**Activity**
In the listing below, reproduce word for word the lines from the one containing "How many data points does each series have?" through the one containing "Is there a majority slice in this chart?", both included. Leave the pictures out.

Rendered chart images

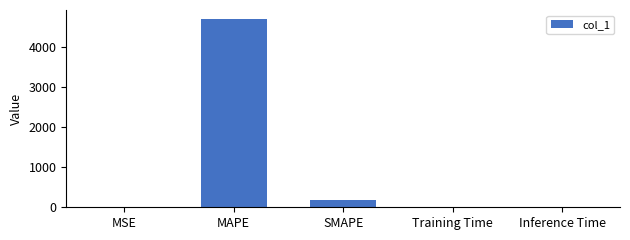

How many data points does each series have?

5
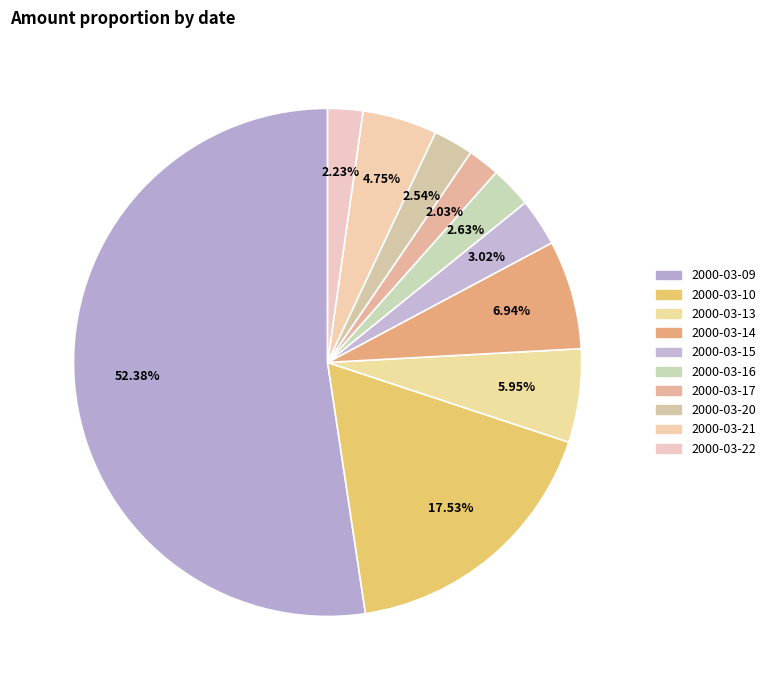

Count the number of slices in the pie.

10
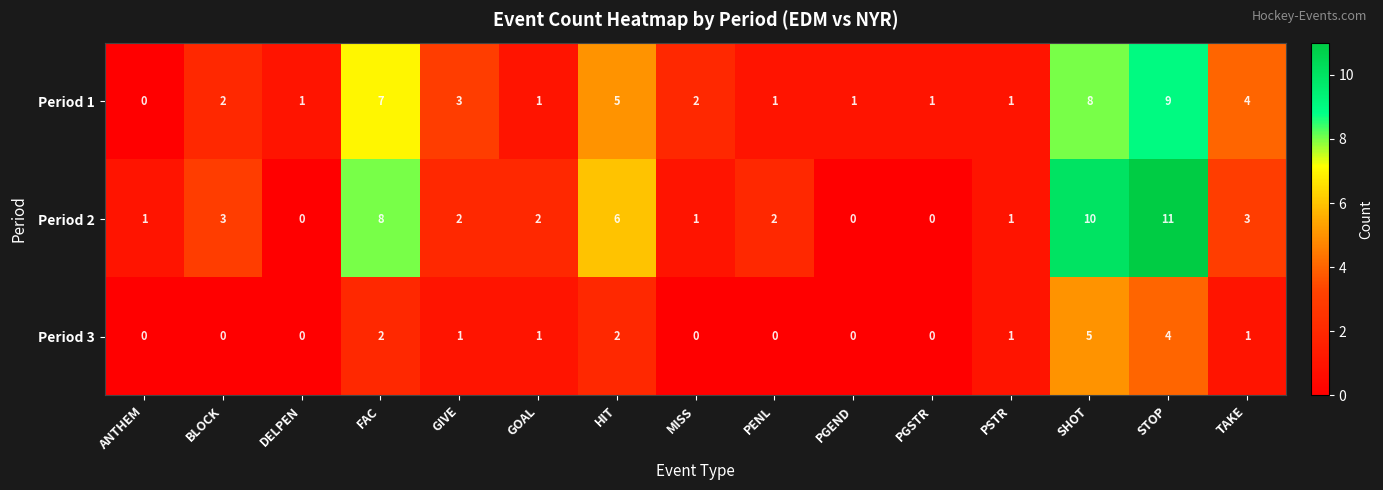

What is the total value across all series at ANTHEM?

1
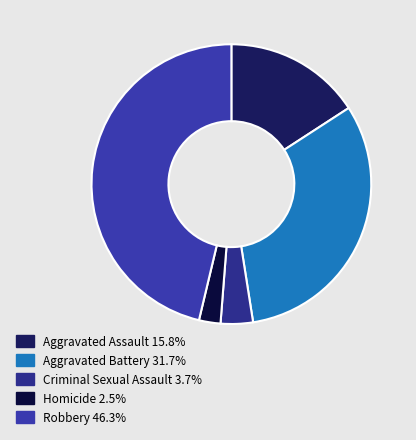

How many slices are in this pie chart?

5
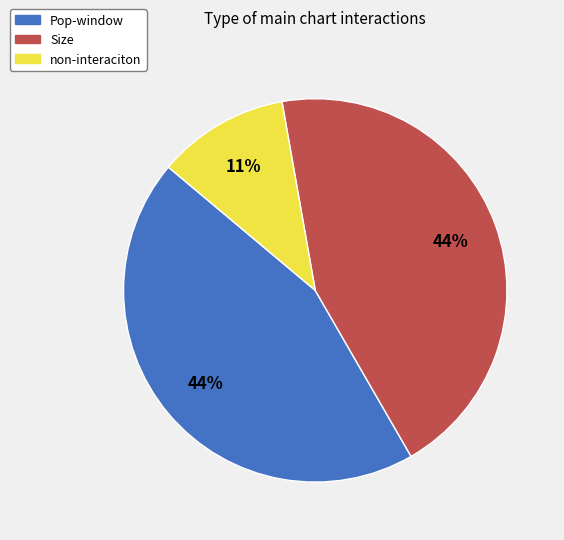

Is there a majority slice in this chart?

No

--

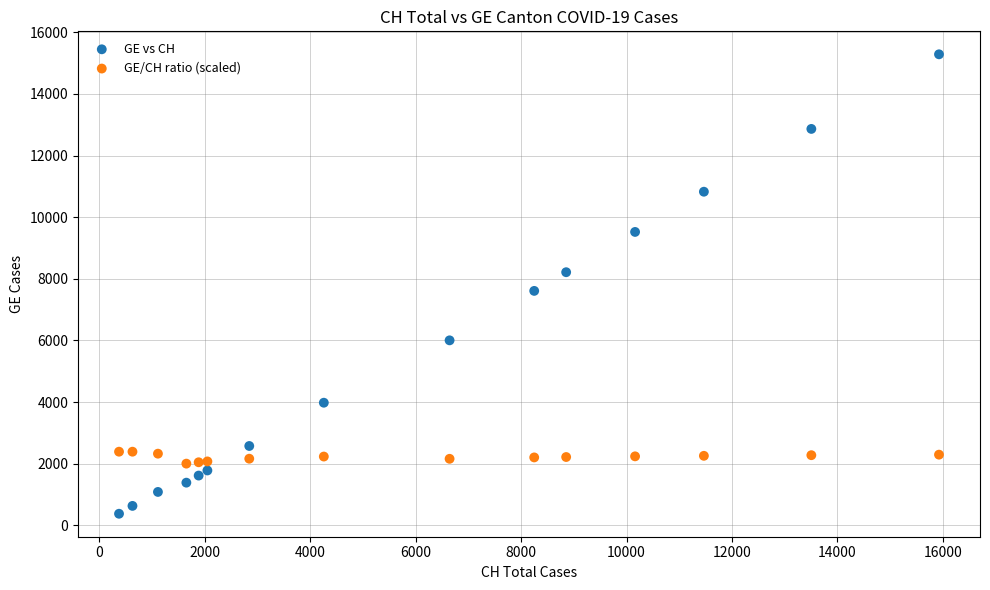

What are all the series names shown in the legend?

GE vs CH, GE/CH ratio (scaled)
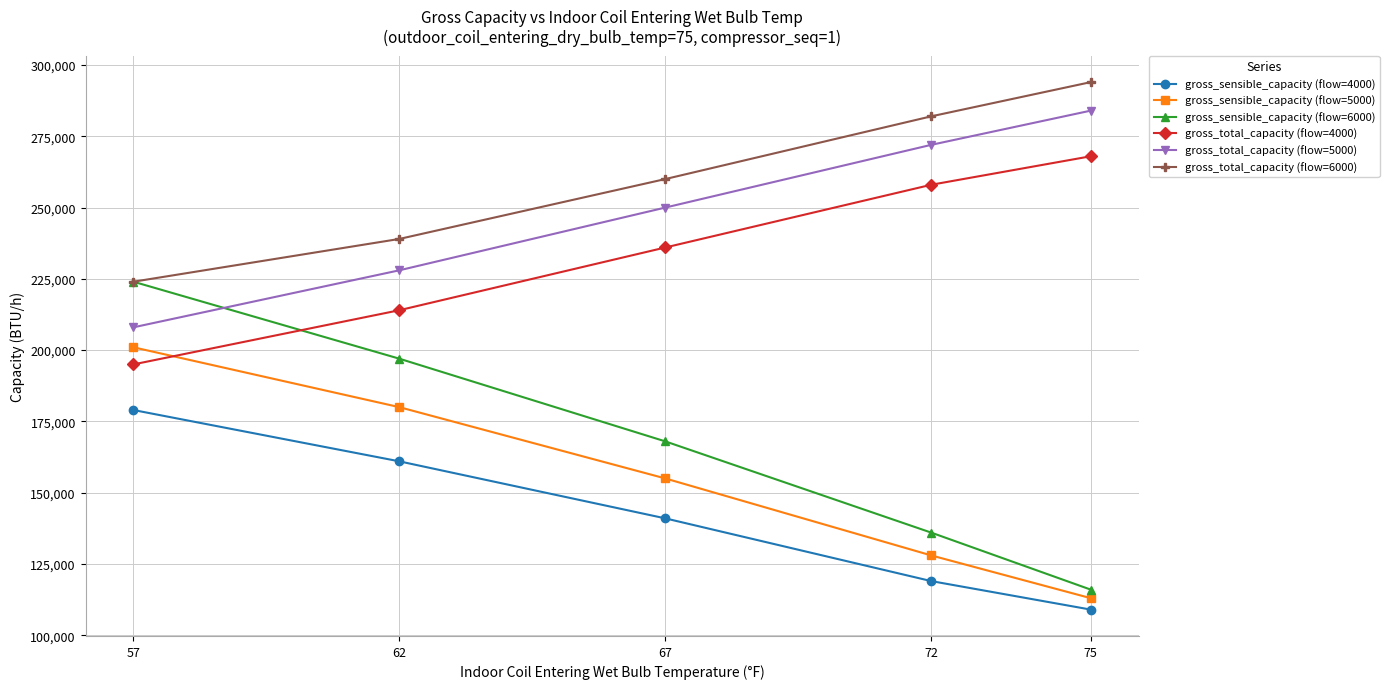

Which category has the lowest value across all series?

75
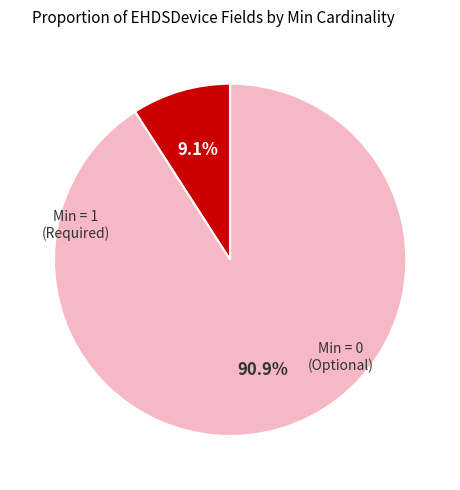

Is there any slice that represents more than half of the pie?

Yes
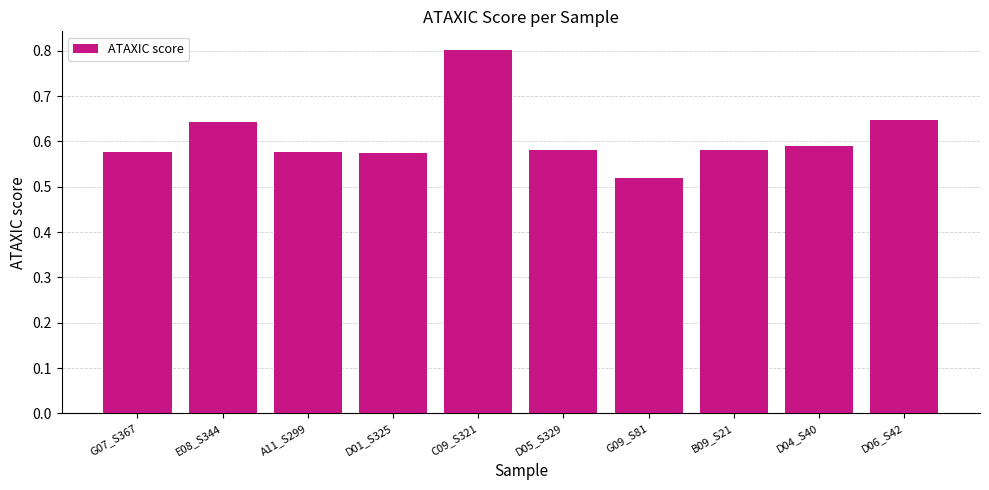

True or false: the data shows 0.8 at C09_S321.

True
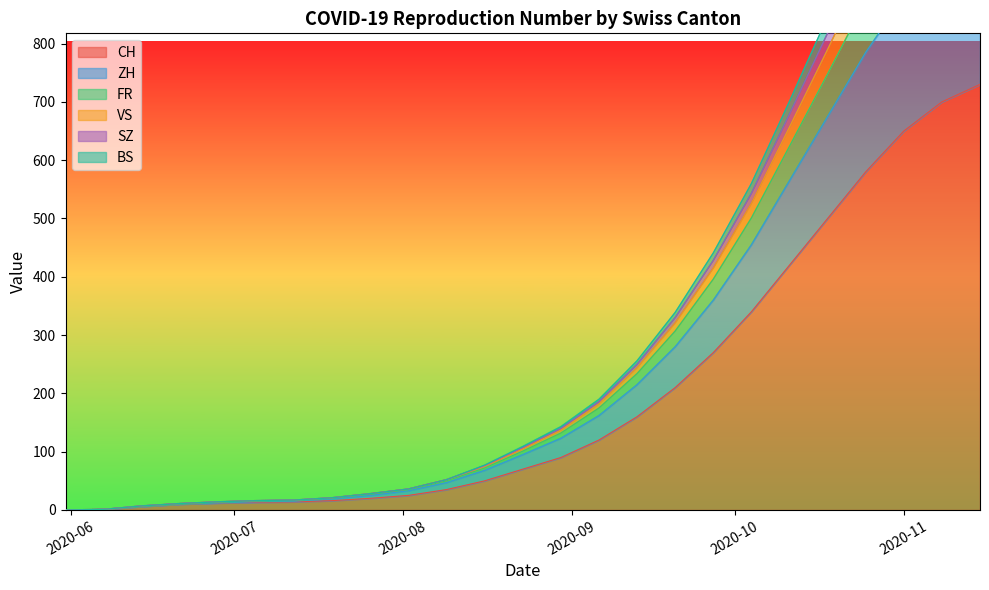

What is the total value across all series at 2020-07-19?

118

**Task response**
How many data points does each series have?

5

Count the number of slices in the pie.

10

What is the total value across all series at ANTHEM?

1

How many slices are in this pie chart?

5

Is there a majority slice in this chart?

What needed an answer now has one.